To-do item >>
A faithful copy of every entry, with the pictures removed, is what is needed here.

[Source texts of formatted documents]
____________________
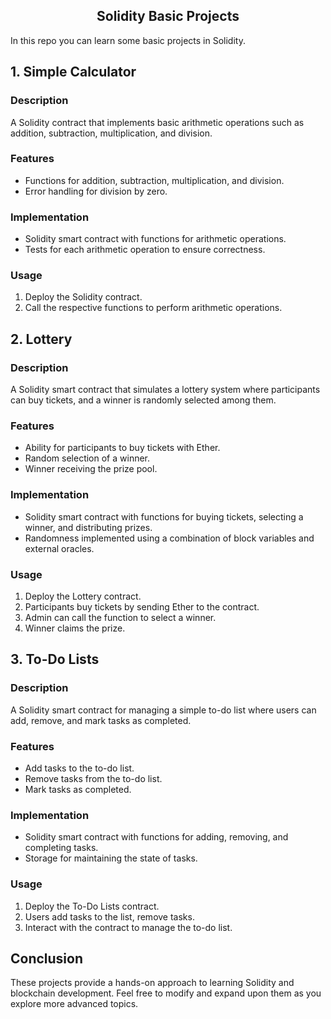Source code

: <h2 align = "center">Solidity Basic Projects</h2>

In this repo you can learn some basic projects in Solidity.

## 1. Simple Calculator

### Description
A Solidity contract that implements basic arithmetic operations such as addition, subtraction, multiplication, and division.

### Features
- Functions for addition, subtraction, multiplication, and division.
- Error handling for division by zero.

### Implementation
- Solidity smart contract with functions for arithmetic operations.
- Tests for each arithmetic operation to ensure correctness.

### Usage
1. Deploy the Solidity contract.
2. Call the respective functions to perform arithmetic operations.

## 2. Lottery

### Description
A Solidity smart contract that simulates a lottery system where participants can buy tickets, and a winner is randomly selected among them.

### Features
- Ability for participants to buy tickets with Ether.
- Random selection of a winner.
- Winner receiving the prize pool.

### Implementation
- Solidity smart contract with functions for buying tickets, selecting a winner, and distributing prizes.
- Randomness implemented using a combination of block variables and external oracles.

### Usage
1. Deploy the Lottery contract.
2. Participants buy tickets by sending Ether to the contract.
3. Admin can call the function to select a winner.
4. Winner claims the prize.

## 3. To-Do Lists

### Description
A Solidity smart contract for managing a simple to-do list where users can add, remove, and mark tasks as completed.

### Features
- Add tasks to the to-do list.
- Remove tasks from the to-do list.
- Mark tasks as completed.

### Implementation
- Solidity smart contract with functions for adding, removing, and completing tasks.
- Storage for maintaining the state of tasks.

### Usage
1. Deploy the To-Do Lists contract.
2. Users add tasks to the list, remove tasks.
3. Interact with the contract to manage the to-do list.

## Conclusion

These projects provide a hands-on approach to learning Solidity and blockchain development. Feel free to modify and expand upon them as you explore more advanced topics.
____________________
Written answer >>
Source code

: <h2 align = "center">Solidity Basic Projects</h2>

In this repo you can learn some basic projects in Solidity.

## 1. Simple Calculator

### Description
A Solidity contract that implements basic arithmetic operations such as addition, subtraction, multiplication, and division.

### Features
- Functions for addition, subtraction, multiplication, and division.
- Error handling for division by zero.

### Implementation
- Solidity smart contract with functions for arithmetic operations.
- Tests for each arithmetic operation to ensure correctness.

### Usage
1. Deploy the Solidity contract.
2. Call the respective functions to perform arithmetic operations.

## 2. Lottery

### Description
A Solidity smart contract that simulates a lottery system where participants can buy tickets, and a winner is randomly selected among them.

### Features
- Ability for participants to buy tickets with Ether.
- Random selection of a winner.
- Winner receiving the prize pool.

### Implementation
- Solidity smart contract with functions for buying tickets, selecting a winner, and distributing prizes.
- Randomness implemented using a combination of block variables and external oracles.

### Usage
1. Deploy the Lottery contract.
2. Participants buy tickets by sending Ether to the contract.
3. Admin can call the function to select a winner.
4. Winner claims the prize.

## 3. To-Do Lists

### Description
A Solidity smart contract for managing a simple to-do list where users can add, remove, and mark tasks as completed.

### Features
- Add tasks to the to-do list.
- Remove tasks from the to-do list.
- Mark tasks as completed.

### Implementation
- Solidity smart contract with functions for adding, removing, and completing tasks.
- Storage for maintaining the state of tasks.

### Usage
1. Deploy the To-Do Lists contract.
2. Users add tasks to the list, remove tasks.
3. Interact with the contract to manage the to-do list.

## Conclusion

These projects provide a hands-on approach to learning Solidity and blockchain development. Feel free to modify and expand upon them as you explore more advanced topics.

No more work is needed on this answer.